I don’t remember exactly when the Lord gave the Song of Solomon to me (or maybe He gave me to the Song of Solomon. I can’t really be sure). I only know that by early 1990s, I had fallen so deeply in love with the Lord and I desired to know Him in more intimate ways; I was so desperate for Him. There was a cry in my heart and a hunger in my soul that even now I cannot adequately articulate. I soon realized that this was the wooing of the Holy Spirit.
One day, while browsing in one of my favorite bookstores, I was drawn to a book title: The Song of the Bride. It was really the caption that caught me. Under the author’s name read: “The book that sent her to prison.” It was a commentary on the Song of Solomon by a 16th century French woman who had dared to seek for God outside the tenets of the Catholic Church.
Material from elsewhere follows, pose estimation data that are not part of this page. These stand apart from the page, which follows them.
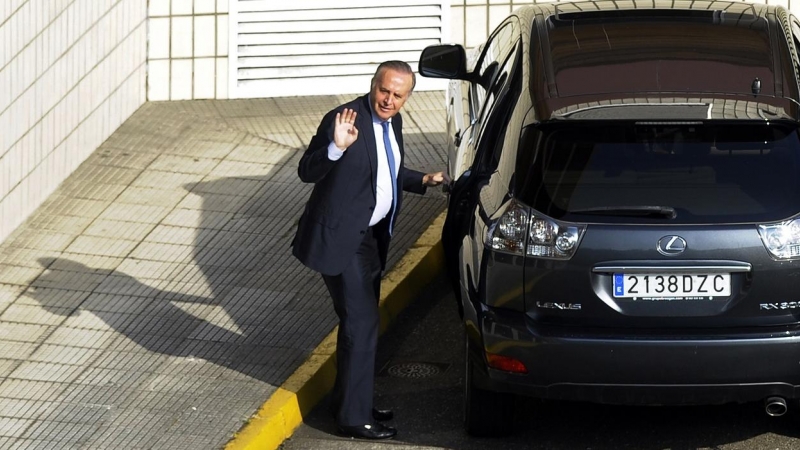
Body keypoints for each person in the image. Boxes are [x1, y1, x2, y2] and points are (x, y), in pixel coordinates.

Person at [291, 61, 449, 440]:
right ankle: (352, 418)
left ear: (407, 98)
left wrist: (423, 179)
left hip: (371, 239)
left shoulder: (392, 122)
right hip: (341, 240)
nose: (389, 100)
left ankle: (348, 401)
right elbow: (306, 170)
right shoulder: (343, 118)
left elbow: (385, 170)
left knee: (358, 326)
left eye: (398, 95)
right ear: (373, 85)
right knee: (361, 327)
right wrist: (335, 147)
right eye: (384, 91)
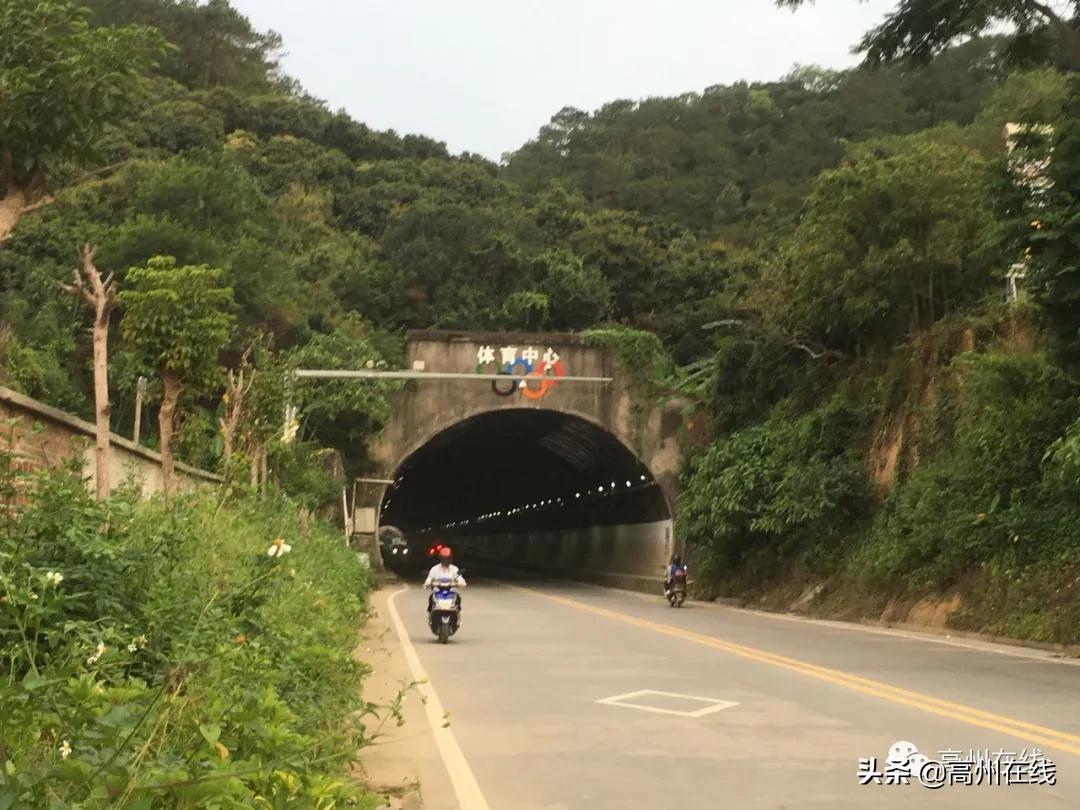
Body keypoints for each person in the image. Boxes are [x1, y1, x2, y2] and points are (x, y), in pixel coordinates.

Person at [425, 546, 466, 612]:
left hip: (451, 592)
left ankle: (457, 615)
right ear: (440, 558)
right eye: (444, 558)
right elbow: (429, 578)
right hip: (437, 592)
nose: (446, 560)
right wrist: (428, 583)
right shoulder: (434, 569)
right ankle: (431, 614)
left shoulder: (454, 569)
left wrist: (461, 583)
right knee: (431, 597)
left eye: (448, 558)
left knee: (458, 597)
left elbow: (459, 578)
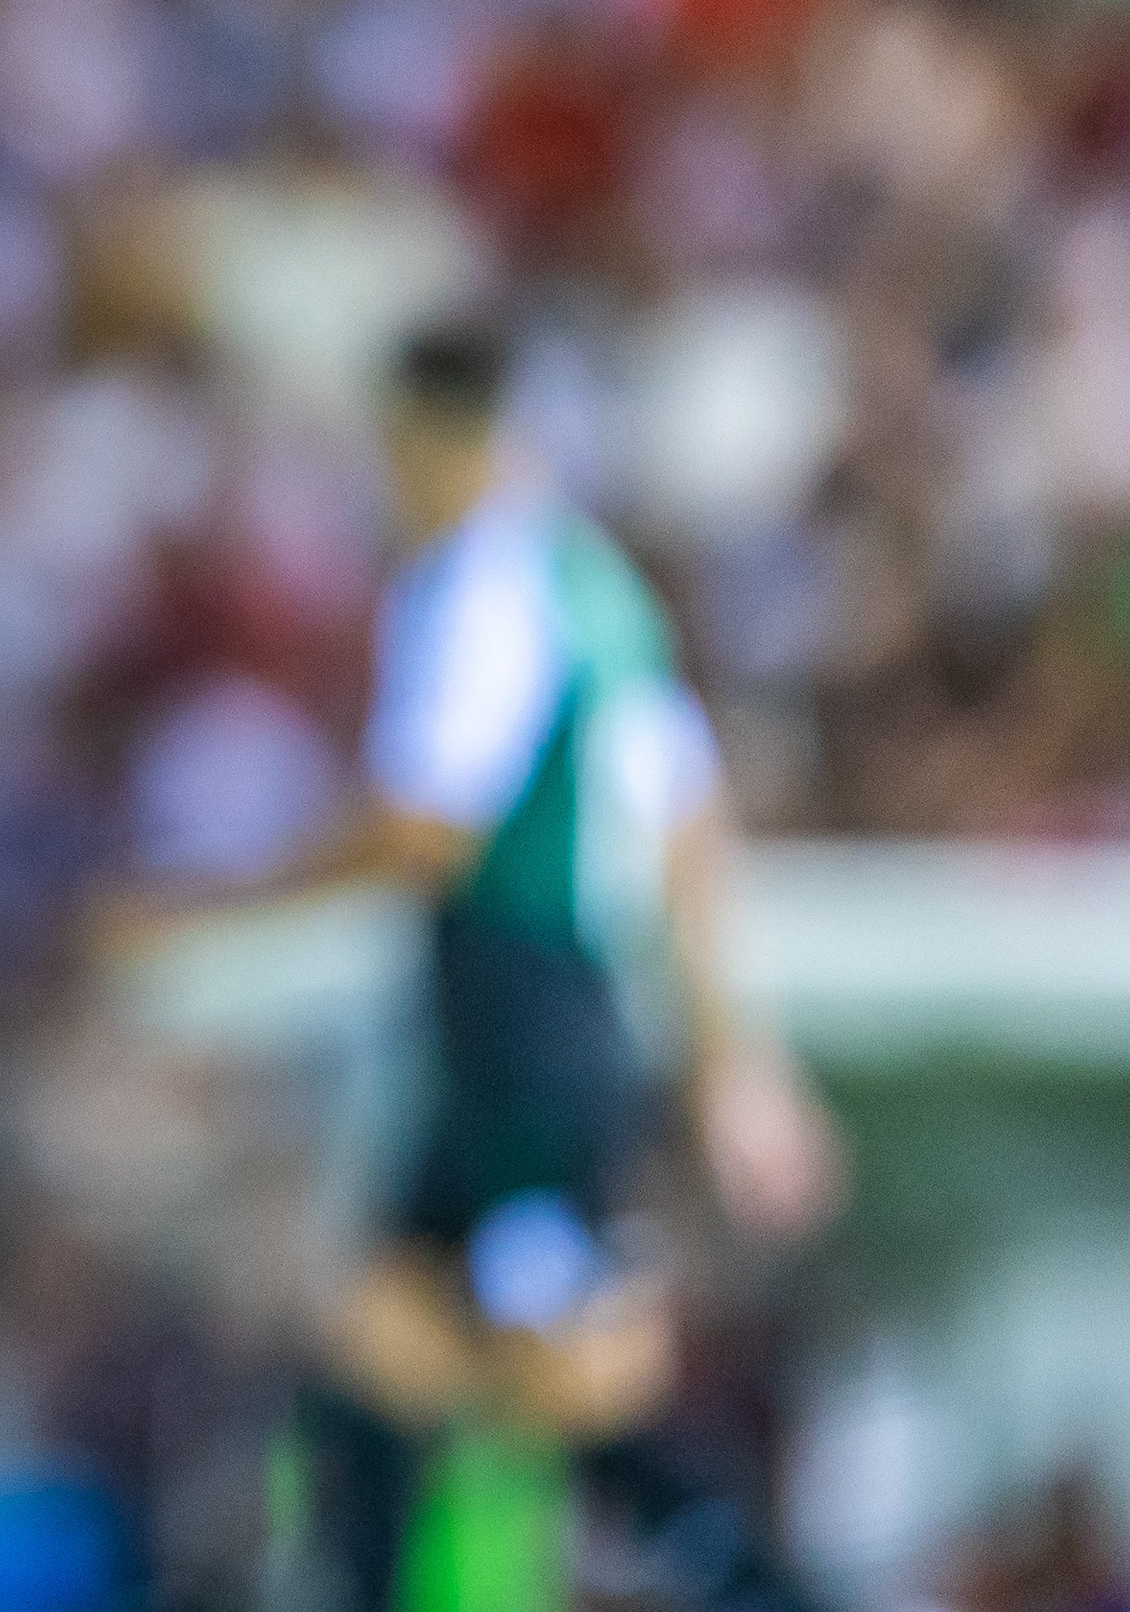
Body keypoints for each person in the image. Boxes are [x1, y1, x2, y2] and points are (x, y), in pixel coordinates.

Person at [137, 322, 842, 1612]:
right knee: (381, 1354)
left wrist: (211, 909)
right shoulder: (599, 587)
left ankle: (776, 1593)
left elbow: (426, 827)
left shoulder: (476, 586)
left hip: (518, 1033)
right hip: (541, 1028)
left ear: (429, 438)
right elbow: (689, 826)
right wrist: (734, 1056)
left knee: (571, 1386)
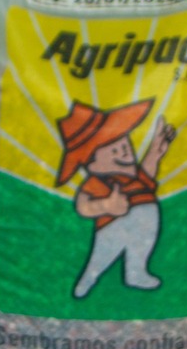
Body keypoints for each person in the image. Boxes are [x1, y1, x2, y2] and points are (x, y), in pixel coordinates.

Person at [55, 98, 178, 300]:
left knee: (140, 249)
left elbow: (147, 174)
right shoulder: (98, 181)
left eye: (124, 142)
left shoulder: (133, 176)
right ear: (93, 165)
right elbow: (83, 206)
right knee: (100, 259)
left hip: (144, 228)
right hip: (112, 227)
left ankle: (136, 272)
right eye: (114, 149)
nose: (124, 149)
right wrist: (106, 205)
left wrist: (156, 151)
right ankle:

She had found God, but she also found much persecution – persecution that led her to imprisonment in the Bastille. Reading this book changed my perspective on the Christian life, and more specifically my perspective of this God who loves me with such fervency, with such passion. I began to see the ultimate goal of salvation as total union with God.
That was almost twenty years ago, and the “Song” continues to draw me. As the Lord calls us into greater levels of consecration before Him, I feel Him also drawing me back to this magnificent Love Song, calling me to great adventure of the heart. He is calling me to journey once more through the Song of all songs! I invite you to join me on the journey.
For the next few weeks, I will be reading through and “experiencing” the Song of Solomon, and just sharing with you what the Holy Spirit speaks to me. This is not an in-depth study of the book; this is not a verse-by-verse exegesis of the book (even though I will share some necessary information to help us understand some of the verses and the overall theme of the book). This is a journey deep into the loving heart of our Father.
You may have been like I was and avoided the Song of Solomon for a variety of reasons. Let me suggests some things that may help you as we journey through the book together:
• Read the book all the way through several times. There are only 8 chapters and you could read the entire book in one sitting.
• Don’t allow yourself to get bogged down with the imagery; don’t try to understand every little detail. Allow the Holy Spirit to highlight passages that He desires to speak to you personally.
• The book is an allegory. There is a very literal interpretation of the book (love within the context of marriage), but there is a meaning that transcends that of human love and illustrates the love that the Lord has for us personally. Keep that in mind as you read.
• The Song is a group of songs or poems. Some scholars suggest it is a drama in verse with King Solomon and the Shulamite maiden as its main characters. Noting who is speaking will help you.
• The Song shows the progression from immature love to mature love, and many scholars and commentators have divided the book in to sections that show that progression. I personally like Watchman Nee’s divisions:
a. initial love
b. faltering love
c. growing love
d. transforming love
e. mature love
This progression can also be seen in 3 key verses:
My beloved is mine and I am his. (2:16)
I am my beloved’s and he is mine. (6:3)
I am my beloved’s and his desire is toward me. (7:10)
As you remain open to the Holy Spirit, you will receive much from this book. Press in and glean what He has for you. I know your worship life will be transformed as a result.